EXERCISE: Repeat the listing below line by line, exactly, leaving its pictures behind.

*** Block opens ***

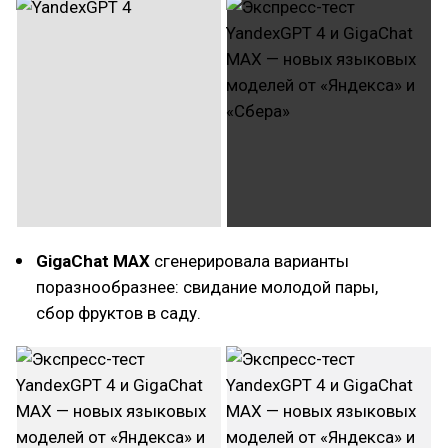
GigaChat MAX
сгенерировала варианты
поразнообразнее: свидание молодой пары,
сбор фруктов в саду.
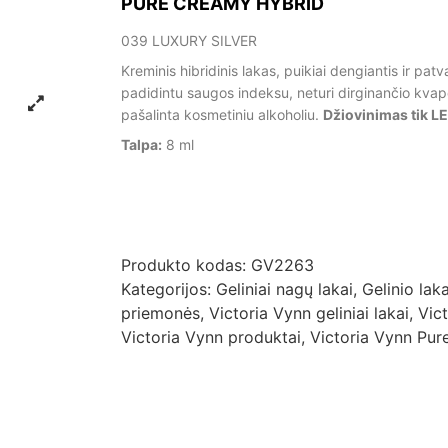
PURE CREAMY HYBRID
039 LUXURY SILVER
Kreminis hibridinis lakas, puikiai dengiantis ir pat
padidintu saugos indeksu, neturi dirginančio kvapo 
pašalinta kosmetiniu alkoholiu.
Džiovinimas tik L
Talpa:
8 ml
Produkto kodas:
GV2263
Kategorijos:
Geliniai nagų lakai
,
Gelinio la
priemonės
,
Victoria Vynn geliniai lakai
,
Vic
Victoria Vynn produktai
,
Victoria Vynn Pur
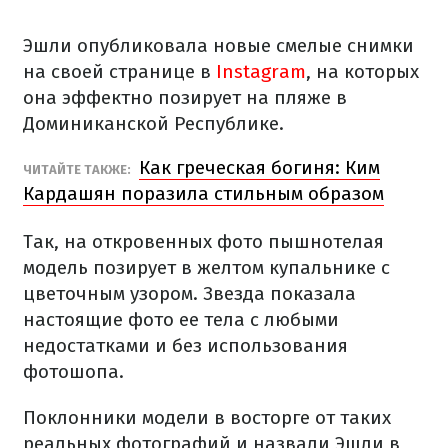
Эшли опубликовала новые смелые снимки
на своей странице в
Instagram
, на которых
она эффектно позирует на пляже в
Доминиканской Республике.
Как греческая богиня: Ким
ЧИТАЙТЕ ТАКЖЕ:
Кардашян поразила стильным образом
Так, на откровенных фото пышнотелая
модель позирует в желтом купальнике с
цветочным узором. Звезда показала
настоящие фото ее тела с любыми
недостатками и без использования
фотошопа.
Поклонники модели в восторге от таких
реальных фотографий и назвали Эшли в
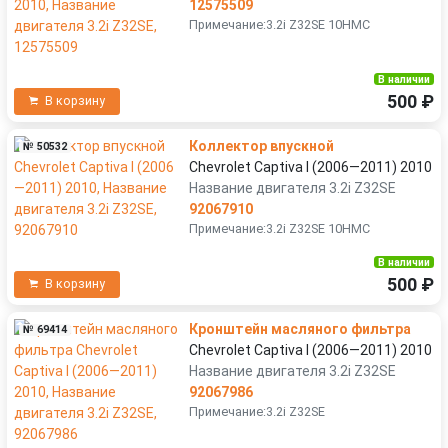
12575509
Примечание:3.2i Z32SE 10HMC
В наличии
500 ₽
В корзину
Коллектор впускной
№ 50532
Chevrolet Captiva I (2006—2011) 2010
Название двигателя 3.2i Z32SE
92067910
Примечание:3.2i Z32SE 10HMC
В наличии
500 ₽
В корзину
Кронштейн масляного фильтра
№ 69414
Chevrolet Captiva I (2006—2011) 2010
Название двигателя 3.2i Z32SE
92067986
Примечание:3.2i Z32SE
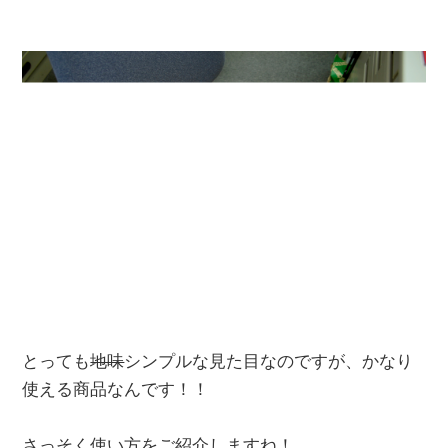
とっても
地味
シンプルな見た目なのですが、かなり
使える商品なんです！！
さっそく使い方をご紹介しますね！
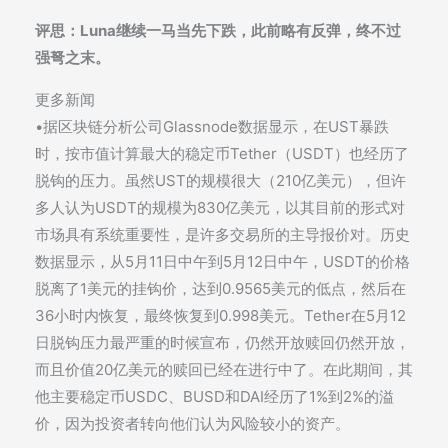
评思：Luna继续一马当先下跌，此前略有反弹，终不过
强弩之末。
更多新闻
•据区块链分析公司Glassnode数据显示，在UST暴跌
时，按市值计算最大的稳定币Tether（USDT）也经历了
脱钩的压力。虽然UST的规模很大（210亿美元），但许
多人认为USDT的规模为830亿美元，以其目前的形式对
市场具有系统重要性，是许多交易所的主导报价对。历史
数据显示，从5月11日中午到5月12日中午，USDT的价格
脱离了1美元的挂钩价，达到0.9565美元的低点，然后在
36小时内恢复，最终恢复到0.998美元。Tether在5月12
日脱钩压力最严重的时候宣布，仍然开放赎回仍然开放，
而且价值20亿美元的赎回已经在进行中了。在此期间，其
他主要稳定币USDC、BUSD和DAI经历了1%到2%的溢
价，因为投资者转向他们认为风险较小的资产。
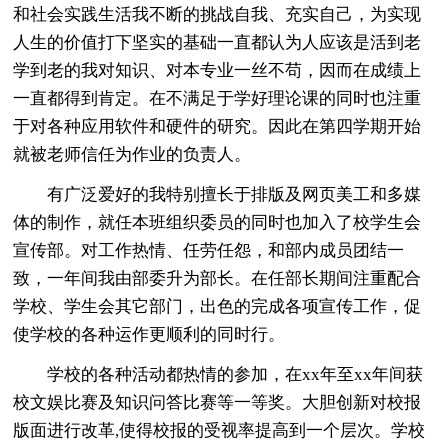
和社会实践生活我不断的挑战自我、充实自己，为实现
人生的价值打下坚实的基础一直都认为人应该是活到老
学到老的我对知识、对本专业一丝不苟，因而在成绩上
一直都得到肯定。在不满足于学好理论课的同时也注重
于对各种应用软件和硬件的研究。因此在第四学期开始
就被老师信任为作业的负责人。
有广泛爱好的我特别擅长于排版及网页美工和多媒
体的制作，就任本班组织委员的同时也加入了校学生会
宣传部。对工作热情、任劳任怨，和部内成员团结一
致，一年间我由部委升为部长。在任部长期间注重配合
学校、学生会其它部门，出色的完成各项宣传工作，促
使学校的各种运作更顺利的同时行。
学校的各种活动都热情的参加，在xx年至xx年间获
校文娱比赛及知识问答比赛等一等奖。大胆创新对校报
版面进行改革,使得校报的受视率提高到一个层次。学校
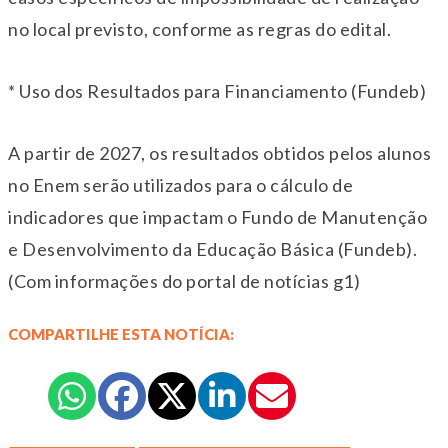
no local previsto, conforme as regras do edital.
* Uso dos Resultados para Financiamento (Fundeb)
A partir de 2027, os resultados obtidos pelos alunos
no Enem serão utilizados para o cálculo de
indicadores que impactam o Fundo de Manutenção
e Desenvolvimento da Educação Básica (Fundeb).
(Com informações do portal de notícias g1)
COMPARTILHE ESTA NOTÍCIA:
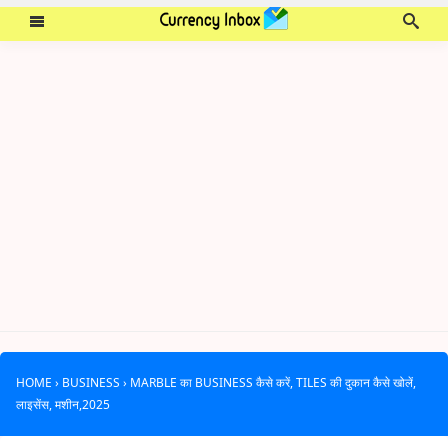
HOME
›
BUSINESS
›
MARBLE का BUSINESS कैसे करें, TILES की दुकान कैसे खोलें,
लाइसेंस, मशीन,2025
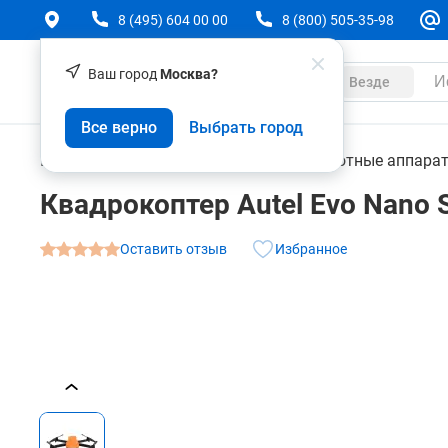
8 (495) 604 00 00
8 (800) 505-35-98
Ваш город
Москва?
Каталог
Везде
Квадрокоптер Autel Evo Nano Standard Package
Все верно
Выбрать город
О товаре
Характеристики
Аксессуары
Геодезическое оборудование
Беспилотные аппара
Квадрокоптер Autel Evo Nano 
Оставить отзыв
Избранное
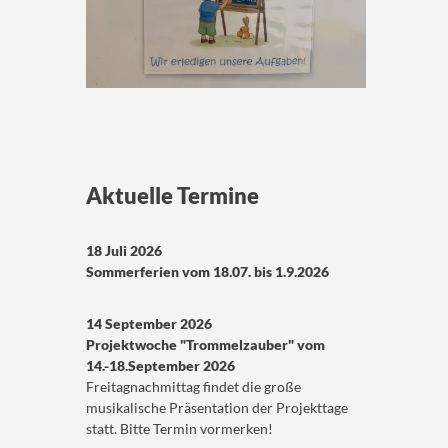
Aktuelle Termine
18 Juli 2026
Sommerferien vom 18.07. bis 1.9.2026
14 September 2026
Projektwoche "Trommelzauber" vom
14.-18.September 2026
Freitagnachmittag findet die große
musikalische Präsentation der Projekttage
statt. Bitte Termin vormerken!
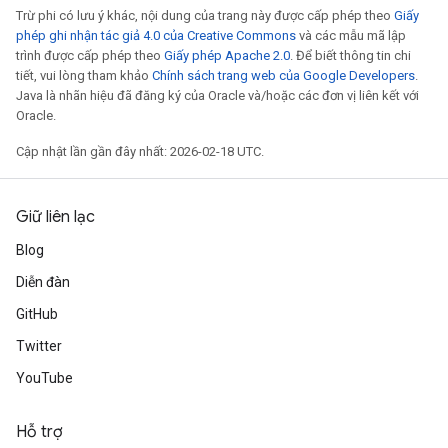
Trừ phi có lưu ý khác, nội dung của trang này được cấp phép theo
Giấy
phép ghi nhận tác giả 4.0 của Creative Commons
và các mẫu mã lập
trình được cấp phép theo
Giấy phép Apache 2.0
. Để biết thông tin chi
tiết, vui lòng tham khảo
Chính sách trang web của Google Developers
.
Java là nhãn hiệu đã đăng ký của Oracle và/hoặc các đơn vị liên kết với
Oracle.
Cập nhật lần gần đây nhất: 2026-02-18 UTC.
Giữ liên lạc
Blog
Diễn đàn
GitHub
Twitter
YouTube
Hỗ trợ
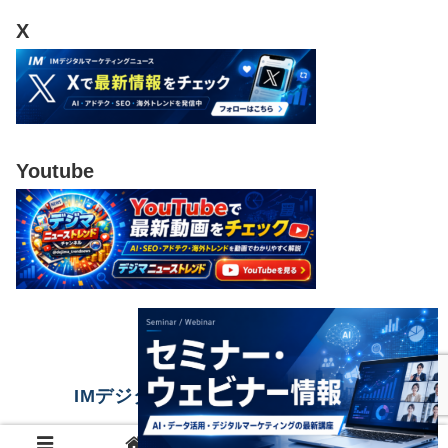
X
Youtube
IMデジタルマーケティングニュース
© 2023 IMデジタルマーケティングニュース.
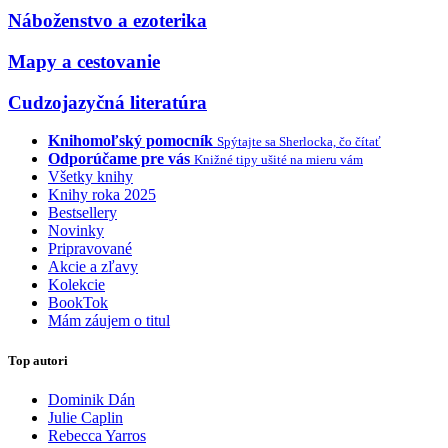
Náboženstvo a ezoterika
Mapy a cestovanie
Cudzojazyčná literatúra
Knihomoľský pomocník
Spýtajte sa Sherlocka, čo čítať
Odporúčame pre vás
Knižné tipy ušité na mieru vám
Všetky knihy
Knihy roka 2025
Bestsellery
Novinky
Pripravované
Akcie a zľavy
Kolekcie
BookTok
Mám záujem o titul
Top autori
Dominik Dán
Julie Caplin
Rebecca Yarros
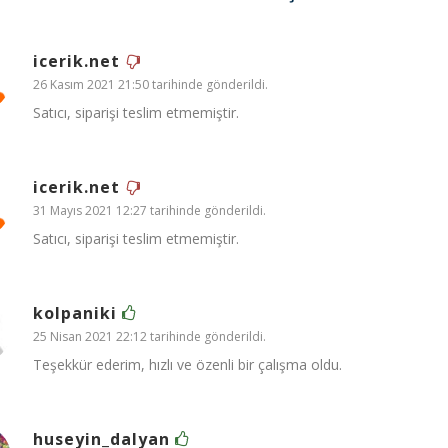
icerik.net
26 Kasım 2021 21:50 tarihinde gönderildi.
Satıcı, siparişi teslim etmemiştir.
icerik.net
31 Mayıs 2021 12:27 tarihinde gönderildi.
Satıcı, siparişi teslim etmemiştir.
kolpaniki
25 Nisan 2021 22:12 tarihinde gönderildi.
Teşekkür ederim, hızlı ve özenli bir çalışma oldu.
huseyin_dalyan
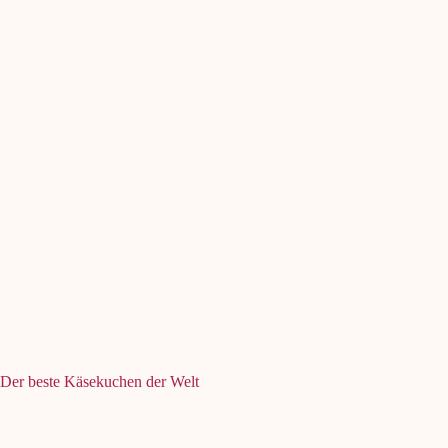
Der beste Käsekuchen der Welt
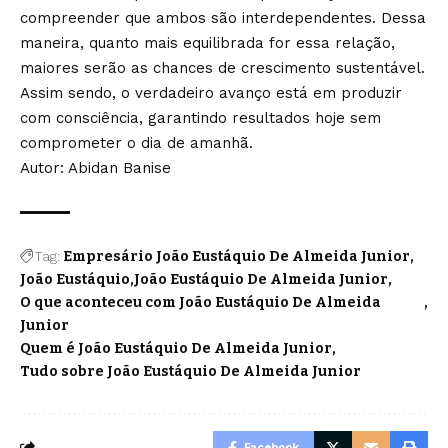
compreender que ambos são interdependentes. Dessa
maneira, quanto mais equilibrada for essa relação,
maiores serão as chances de crescimento sustentável.
Assim sendo, o verdadeiro avanço está em produzir
com consciência, garantindo resultados hoje sem
comprometer o dia de amanhã.
Autor: Abidan Banise
Tag:
Empresário João Eustáquio De Almeida Junior
João Eustáquio
João Eustáquio De Almeida Junior
O que aconteceu com João Eustáquio De Almeida
Junior
Quem é João Eustáquio De Almeida Junior
Tudo sobre João Eustáquio De Almeida Junior
Facebook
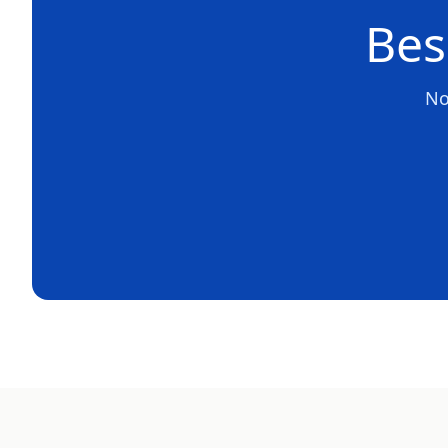
Bes
No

*** Block closes ***

THE COMPLETED TASK:
GigaChat MAX
сгенерировала варианты
поразнообразнее: свидание молодой пары,
сбор фруктов в саду.
PURE CREAMY HYBRID
039 LUXURY SILVER
Kreminis hibridinis lakas, puikiai dengiantis ir pat
padidintu saugos indeksu, neturi dirginančio kvapo 
pašalinta kosmetiniu alkoholiu.
Džiovinimas tik L
Talpa:
8 ml
Produkto kodas:
GV2263
Kategorijos:
Geliniai nagų lakai
,
Gelinio la
priemonės
,
Victoria Vynn geliniai lakai
,
Vic
Victoria Vynn produktai
,
Victoria Vynn Pur
Эшли опубликовала новые смелые снимки
на своей странице в
Instagram
, на которых
она эффектно позирует на пляже в
Доминиканской Республике.
Как греческая богиня: Ким
ЧИТАЙТЕ ТАКЖЕ:
Кардашян поразила стильным образом
Так, на откровенных фото пышнотелая
модель позирует в желтом купальнике с
цветочным узором. Звезда показала
настоящие фото ее тела с любыми
недостатками и без использования
фотошопа.
Поклонники модели в восторге от таких
реальных фотографий и назвали Эшли в
12575509
Примечание:3.2i Z32SE 10HMC
В наличии
500 ₽
В корзину
Коллектор впускной
№ 50532
Chevrolet Captiva I (2006—2011) 2010
Название двигателя 3.2i Z32SE
92067910
Примечание:3.2i Z32SE 10HMC
В наличии
500 ₽
В корзину
Кронштейн масляного фильтра
№ 69414
Chevrolet Captiva I (2006—2011) 2010
Название двигателя 3.2i Z32SE
92067986
Примечание:3.2i Z32SE
とっても
地味
シンプルな見た目なのですが、かなり
使える商品なんです！！
さっそく使い方をご紹介しますね！
评思：Luna继续一马当先下跌，此前略有反弹，终不过
强弩之末。
更多新闻
•据区块链分析公司Glassnode数据显示，在UST暴跌
时，按市值计算最大的稳定币Tether（USDT）也经历了
脱钩的压力。虽然UST的规模很大（210亿美元），但许
多人认为USDT的规模为830亿美元，以其目前的形式对
市场具有系统重要性，是许多交易所的主导报价对。历史
数据显示，从5月11日中午到5月12日中午，USDT的价格
脱离了1美元的挂钩价，达到0.9565美元的低点，然后在
36小时内恢复，最终恢复到0.998美元。Tether在5月12
日脱钩压力最严重的时候宣布，仍然开放赎回仍然开放，
而且价值20亿美元的赎回已经在进行中了。在此期间，其
他主要稳定币USDC、BUSD和DAI经历了1%到2%的溢
价，因为投资者转向他们认为风险较小的资产。
和社会实践生活我不断的挑战自我、充实自己，为实现
人生的价值打下坚实的基础一直都认为人应该是活到老
学到老的我对知识、对本专业一丝不苟，因而在成绩上
一直都得到肯定。在不满足于学好理论课的同时也注重
于对各种应用软件和硬件的研究。因此在第四学期开始
就被老师信任为作业的负责人。
有广泛爱好的我特别擅长于排版及网页美工和多媒
体的制作，就任本班组织委员的同时也加入了校学生会
宣传部。对工作热情、任劳任怨，和部内成员团结一
致，一年间我由部委升为部长。在任部长期间注重配合
学校、学生会其它部门，出色的完成各项宣传工作，促
使学校的各种运作更顺利的同时行。
学校的各种活动都热情的参加，在xx年至xx年间获
校文娱比赛及知识问答比赛等一等奖。大胆创新对校报
版面进行改革,使得校报的受视率提高到一个层次。学校
no local previsto, conforme as regras do edital.
* Uso dos Resultados para Financiamento (Fundeb)
A partir de 2027, os resultados obtidos pelos alunos
no Enem serão utilizados para o cálculo de
indicadores que impactam o Fundo de Manutenção
e Desenvolvimento da Educação Básica (Fundeb).
(Com informações do portal de notícias g1)
COMPARTILHE ESTA NOTÍCIA:
HOME
›
BUSINESS
›
MARBLE का BUSINESS कैसे करें, TILES की दुकान कैसे खोलें,
लाइसेंस, मशीन,2025
8 (495) 604 00 00
8 (800) 505-35-98
Ваш город
Москва?
Каталог
Везде
Квадрокоптер Autel Evo Nano Standard Package
Все верно
Выбрать город
О товаре
Характеристики
Аксессуары
Геодезическое оборудование
Беспилотные аппара
Квадрокоптер Autel Evo Nano 
Оставить отзыв
Избранное
Aktuelle Termine
18 Juli 2026
Sommerferien vom 18.07. bis 1.9.2026
14 September 2026
Projektwoche "Trommelzauber" vom
14.-18.September 2026
Freitagnachmittag findet die große
musikalische Präsentation der Projekttage
statt. Bitte Termin vormerken!
Trừ phi có lưu ý khác, nội dung của trang này được cấp phép theo
Giấy
phép ghi nhận tác giả 4.0 của Creative Commons
và các mẫu mã lập
trình được cấp phép theo
Giấy phép Apache 2.0
. Để biết thông tin chi
tiết, vui lòng tham khảo
Chính sách trang web của Google Developers
.
Java là nhãn hiệu đã đăng ký của Oracle và/hoặc các đơn vị liên kết với
Oracle.
Cập nhật lần gần đây nhất: 2026-02-18 UTC.
Giữ liên lạc
Blog
Diễn đàn
GitHub
Twitter
YouTube
Hỗ trợ
X
Youtube
IMデジタルマーケティングニュース
© 2023 IMデジタルマーケティングニュース.
Náboženstvo a ezoterika
Mapy a cestovanie
Cudzojazyčná literatúra
Knihomoľský pomocník
Spýtajte sa Sherlocka, čo čítať
Odporúčame pre vás
Knižné tipy ušité na mieru vám
Všetky knihy
Knihy roka 2025
Bestsellery
Novinky
Pripravované
Akcie a zľavy
Kolekcie
BookTok
Mám záujem o titul
Top autori
Dominik Dán
Julie Caplin
Rebecca Yarros
icerik.net
26 Kasım 2021 21:50 tarihinde gönderildi.
Satıcı, siparişi teslim etmemiştir.
icerik.net
31 Mayıs 2021 12:27 tarihinde gönderildi.
Satıcı, siparişi teslim etmemiştir.
kolpaniki
25 Nisan 2021 22:12 tarihinde gönderildi.
Teşekkür ederim, hızlı ve özenli bir çalışma oldu.
huseyin_dalyan
Der beste Käsekuchen der Welt
compreender que ambos são interdependentes. Dessa
maneira, quanto mais equilibrada for essa relação,
maiores serão as chances de crescimento sustentável.
Assim sendo, o verdadeiro avanço está em produzir
com consciência, garantindo resultados hoje sem
comprometer o dia de amanhã.
Autor: Abidan Banise
Tag:
Empresário João Eustáquio De Almeida Junior
João Eustáquio
João Eustáquio De Almeida Junior
O que aconteceu com João Eustáquio De Almeida
Junior
Quem é João Eustáquio De Almeida Junior
Tudo sobre João Eustáquio De Almeida Junior
Facebook
Bes
No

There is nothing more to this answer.